Un certain air de ressemblance avec « Chambre 411 » de Simona Vinci, mais en plus prenant. Une belle écriture et des personnages de femmes surtout, très attachants. Mais que de faiblesse et d'inertie chez Clémentine, qui est capable de manifester au sein d'un syndicat, mais accepte cette liaison sans espoir. Un constat social fait aussi le charme de ce roman. La machine à broyer l'homme est en marche, les surcharges de travail, le règne du « marche ou crève ». L'auteur par ce biais rend l'histoire plus actuelle, sortant de l'éternelle histoire d'amour. EDF-GDF en prend pour son grade dans la déshumanisation du travail « Travailler plus pour que certains gagnent plus ». Car de l'amour il y en a, mais il n'est pas réciproque hélas. Une belle découverte, et auteure à suivre donc.

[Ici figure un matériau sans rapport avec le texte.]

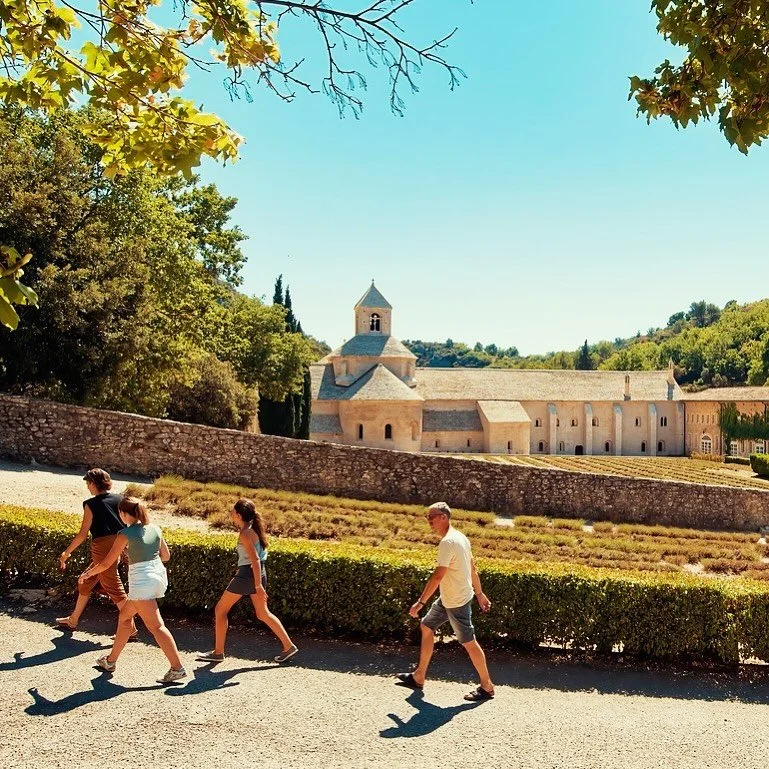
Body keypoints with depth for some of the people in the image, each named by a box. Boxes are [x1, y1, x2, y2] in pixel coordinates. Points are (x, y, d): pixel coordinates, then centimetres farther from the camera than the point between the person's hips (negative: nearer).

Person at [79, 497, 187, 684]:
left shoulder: (126, 534, -10)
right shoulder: (155, 529, 7)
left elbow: (107, 563, -2)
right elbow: (166, 555, 16)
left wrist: (88, 573, 15)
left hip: (141, 581, -8)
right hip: (159, 575, 8)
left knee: (156, 626, -6)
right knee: (125, 616, 22)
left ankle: (177, 668, -10)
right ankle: (111, 661, 33)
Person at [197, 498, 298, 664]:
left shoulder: (245, 534, -18)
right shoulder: (254, 528, 8)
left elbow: (255, 560, -23)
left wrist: (258, 586, -24)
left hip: (247, 574, -9)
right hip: (259, 574, 9)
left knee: (220, 610, 7)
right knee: (263, 614, 15)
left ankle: (218, 652, 14)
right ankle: (288, 646, 13)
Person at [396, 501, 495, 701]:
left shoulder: (447, 542, -24)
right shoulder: (460, 537, 7)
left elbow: (437, 576, -26)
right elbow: (473, 568, 13)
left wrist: (420, 602, -21)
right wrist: (479, 593, 21)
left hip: (457, 602, -10)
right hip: (448, 598, 10)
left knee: (469, 641, 1)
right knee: (426, 626, 15)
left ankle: (487, 687, 15)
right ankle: (419, 677, 23)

Un dernier mot, je trouve que la présentation générale de ce livre est très soignée et très belle.
Extraits:
- Son corps crispé se redressa comme celui d'un animal blessé.
- Sa gorge était desséchée comme un oued.
- Il lui était apparu si sincère!
- Pour tout ce qui la concernait, elle s'en était remise à Romain.
- ...un Casanova de village à la plume figée, un inspirateur de passion qui n'avait su ni aimer, ni se faire aimer.
- A vrai dire il en parlait comme un médecin légiste qui tentait de disséquer l'insondable.
- Que leur restait-il à partager?
- Qui était-elle? Que faisait-elle? Peut lui importait! Il ne voulait pas s'attacher pour la vie.
- La convoitise est tellement plus délectable que la possession!
-...union intime célébrée dans l'église de Guebwiller, dédiée à Saint Léger....
- Cette femme là pouvait-elle devenir sa maîtresse ?
- Ainsi commençait à se mentir Romain Baratin.
- Mais les amants n'en étaient pas encore là.
- Une vie exempte de soucis matériels, sa présence, eh oui tout de même...!
- Il avait bien compris, ce Bonaparte de pacotille, que l'argent était un formidable levier pour manoeuvrer les consciences!